国内において事業活動を営んでいる法人及び個人事業主であること
なお、大企業については、以下のいずれかの要件を満たす場合のみ補助対象事業者となります。
- Sクラス事業者:省エネ法の事業クラス分け評価制度で「令和2年度定期報告書分」として公表されている事業者
- Aクラス事業者:「令和2年度定期報告書分」でAクラスに認定され、かつ「令和元年度定期報告書分」でSクラスと認定された事業者
詳細は下記の公募要領を参照ください。
参照:公募要領
補助対象設備
補助対象設備である指定設備は、以下の設備区分に該当する設備で、予(あらかじ)め定めたエネルギー消費効率の基準を満たし、補助対象設備として登録・公表したものとされています。
指定設備:高効率コージェネレーション
- ガスエンジン式
- 燃料電池式
補助対象経費
補助対象経費は次に挙げるとおりです。
- 設計費:補助事業の実施に要する設計費等の経費
- 運搬費:導入する補助対象設備又は除却する設備の運搬費等の経費
- 撤去費・廃棄費用:既存設備等の撤去費用、除却又は廃棄に要する経費
- 据付費・工事費:導入する補助対象設備の設置に要する据付費や工事費等の経費
- 材料等経費:補助対象設備以外の材料等の経費(配線、配管等)
- 諸経費・その他経費:会議費等の諸経費、交付決定前に要した経費
- 消費税・地方消費税:消費税法に定める消費税・地方消費税
補助額および補助金限度額
補助額および補助金限度額については次のとおりです。
補助額
指定設備の能力に基づく定額とし、補助金額を算出します。
【補助金額】 = 補助対象設備の能力[kW] × 能力当たりの補助金額[円/kW]× 導入台数[台]
補助金限度額
補助金申請額の上限は、補助対象経費の合計額の1/2となります。
補助金額の上限額及び下限額は以下のとおりです。
- 上限額:1事業当たり1,200万円
- 下限額:1事業当たり20万円
※ 定額補助のため、複数台の設備を導入し、積算した補助金額の合計が1,200万円を超える申請となった場合、超過した分の補助金申請はできません。
公募スケジュール
(二次公募) 令和4年7月4日(月)から募集開始
※一週間毎に申請案件をとりまとめ順次採択し、交付決定額が予算額に達した時点で締め切りとなります。
問い合わせ先
一般社団法人 都市ガス振興センター 省エネルギー支援事業グループ
〒105-0004 東京都港区新橋3-7-9川辺ビル5階
TEL 03-6435-7693 FAX 03-3591-8110
気になる採択状況は?
採択状況が気になるところですが、令和4年5月25日交付分(一次公募分)の交付決定案件は12件となっています。
参照:一次公募の採択事案
今回の予測
公募スケジュールにあるとおり、予算額に達した時点で締め切りとなりますが、事務局に確認したところ、当初予算(1.2億円)のうち、一次公募での消化予算は約7,000万円とのことであり、今回の二次公募では残余の約5,000万円が対象となる見込みです。
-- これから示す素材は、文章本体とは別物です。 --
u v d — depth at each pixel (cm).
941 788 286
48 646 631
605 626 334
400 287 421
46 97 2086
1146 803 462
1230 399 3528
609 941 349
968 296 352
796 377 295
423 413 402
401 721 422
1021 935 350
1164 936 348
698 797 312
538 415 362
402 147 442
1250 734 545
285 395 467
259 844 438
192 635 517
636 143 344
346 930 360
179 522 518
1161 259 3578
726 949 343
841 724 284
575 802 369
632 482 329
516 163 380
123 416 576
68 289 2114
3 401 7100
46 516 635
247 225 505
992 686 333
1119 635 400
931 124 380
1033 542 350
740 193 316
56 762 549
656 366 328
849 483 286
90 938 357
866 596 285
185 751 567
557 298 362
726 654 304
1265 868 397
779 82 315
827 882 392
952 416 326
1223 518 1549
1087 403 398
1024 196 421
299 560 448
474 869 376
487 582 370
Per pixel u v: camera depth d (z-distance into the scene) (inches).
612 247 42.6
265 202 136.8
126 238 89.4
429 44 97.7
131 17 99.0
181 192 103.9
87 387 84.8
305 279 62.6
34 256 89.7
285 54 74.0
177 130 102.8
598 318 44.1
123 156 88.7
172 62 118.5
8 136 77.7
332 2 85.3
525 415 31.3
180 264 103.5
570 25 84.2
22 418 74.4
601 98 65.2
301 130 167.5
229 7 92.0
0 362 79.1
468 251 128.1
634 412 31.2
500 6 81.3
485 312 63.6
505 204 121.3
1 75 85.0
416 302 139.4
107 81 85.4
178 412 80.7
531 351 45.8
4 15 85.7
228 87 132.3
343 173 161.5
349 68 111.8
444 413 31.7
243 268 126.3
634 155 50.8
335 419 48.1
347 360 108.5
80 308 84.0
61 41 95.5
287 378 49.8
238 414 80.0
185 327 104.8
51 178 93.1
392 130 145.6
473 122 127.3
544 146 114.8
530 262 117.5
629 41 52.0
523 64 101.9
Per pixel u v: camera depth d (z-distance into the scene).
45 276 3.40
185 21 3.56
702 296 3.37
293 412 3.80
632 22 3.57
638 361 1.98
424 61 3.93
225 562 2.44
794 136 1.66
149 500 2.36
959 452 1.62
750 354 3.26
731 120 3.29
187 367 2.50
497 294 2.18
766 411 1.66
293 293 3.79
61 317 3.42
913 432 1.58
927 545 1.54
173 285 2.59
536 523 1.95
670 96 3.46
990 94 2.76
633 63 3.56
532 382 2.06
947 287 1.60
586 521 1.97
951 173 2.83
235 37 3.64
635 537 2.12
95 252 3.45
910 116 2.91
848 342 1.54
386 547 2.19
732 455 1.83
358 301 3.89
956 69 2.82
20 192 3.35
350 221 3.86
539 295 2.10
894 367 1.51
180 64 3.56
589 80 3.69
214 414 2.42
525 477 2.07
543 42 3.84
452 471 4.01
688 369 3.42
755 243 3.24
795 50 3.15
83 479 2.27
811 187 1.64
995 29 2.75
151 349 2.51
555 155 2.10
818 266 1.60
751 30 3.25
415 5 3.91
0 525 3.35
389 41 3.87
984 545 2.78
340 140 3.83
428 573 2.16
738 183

単純に一次公募との比較で推測すれば、採択事案は10件程度とみられますが、各案件規模等にもよるので、一概に案件数を決め付けることはできません。
なお、補助金の採択率は概ね40%~50%といわれているので、参考値として検討可能かもしれません。
最後に
省エネルギー投資促進支援事業費補助金・高効率コージェネレーションの二次募集について詳しく解説しました。
日本の誇る「ものづくり」に取り組む事業者を支援する補助金として、是非有効に活用したいものです。